ALONG with international prices moving the right way in recent weeks, Australian growers may also benefit from strong competition at ports.
As marketers look to fulfil shipping slot and rail arrangement obligations, premiums of up to $60 a tonne have been paid for prime shipping slots in South Australia, while there have also been healthy prices paid in Western Australia, according to ProFarmer analyst Hannah Janson.
She said while some of this money was reimbursed upon execution, it was not refunded if the slot was not used.
“What we see is the cost of not doing business - marketers are keen to meet these shipping slot obligations, rather than risk forgoing the upfront cost,” Ms Janson said.
And while there is not the same premium for shipping slots on the east coast, she said there were also technical factors encouraging marketers to accumulate grain.
“Some merchants may have take or pay rail arrangements that need to be paid for even if they are not used. This can encourage buyers to enter the market when they otherwise may not have.”
Her views were backed up by Emerald Grain acting group general manager of trading, marketing, origination and communications Tom Howard.
“If you hold one of the early harvest slots for a premium, every marketer likes to see them covered.”
Ms Janson said growers could make sense of what was happening and what opportunities it presented by understanding the timeframes of the shipping slots in their port zone, whether there was a heavy front end export program in their port zone and knowing where the premiums had been paid which traders should be less willing to default on.
Along with this, an understanding of the surplus or deficit position in their state, based on shipping stem bookings and normal domestic use against projected production would also provide a good tool for helping make sense of the market.
In terms of the international market, Mr Howard said prices had been rallying in the past fortnight.
“We’ve seen logistics issues and US farmers holding crop push oilseed values up, but there has been a lift right across the board.”
“Wheat has bounced back well to above US500 cents a bushel on the Chicago futures market and at these values it might represent an opportunity for Aussie growers that haven’t priced some grain to do so.”

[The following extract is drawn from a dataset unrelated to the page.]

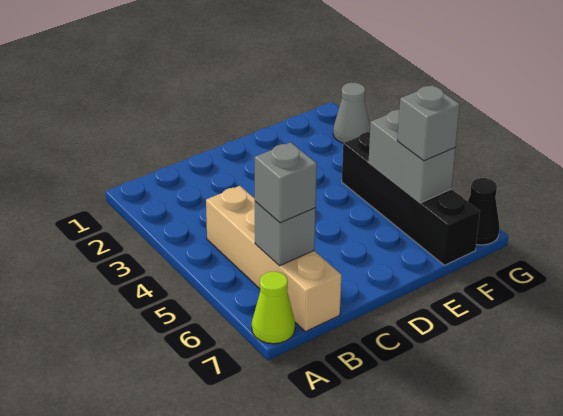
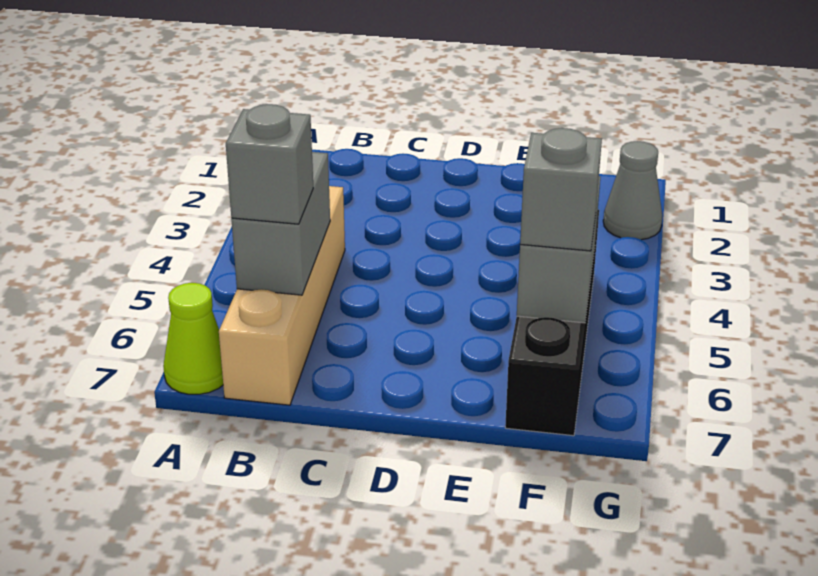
grey 1x1 brick [255,202,316,266] -> grey 1x2 brick [231,152,330,295]
black 1x1 cone [468,178,500,245] -> none

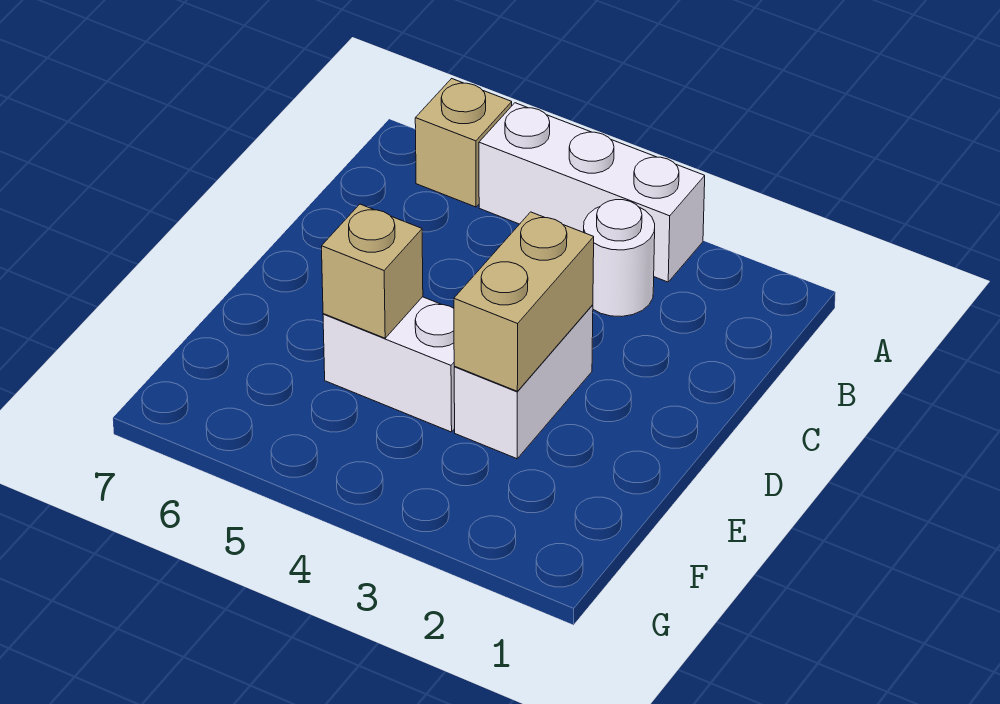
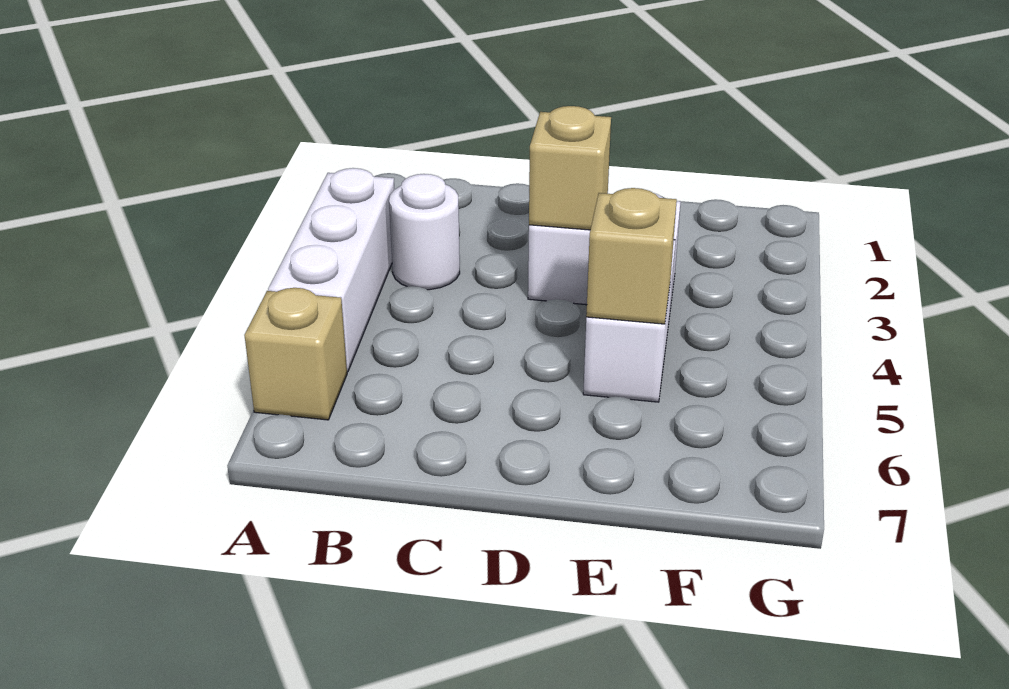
tan 1x2 brick [454,212,594,391] -> tan 1x1 brick [529,106,611,230]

Mr Howard said initially the price gains were based on modest weather concerns surrounding the Russian and American winter crops, but had been intensified by technical buying from the trade.
Locally, he said the northern harvest on the east coast was in full swing, with below average yields but good quality.
“These crops never were set up for a big year, so we haven’t run into large scale problems with quality, there seems to be a good percentage of hard wheat there.”
In terms of a national wheat crop, he said estimates still varied between 22 and 24 million tonnes.
“It’s potentially below average, but not massively so, the disappointment lies in the fact so much of the country looked so good early in the year.”
He said basis levels in Australia remained resilient, but said it would be interesting to see where it would go once more grower selling kicked in.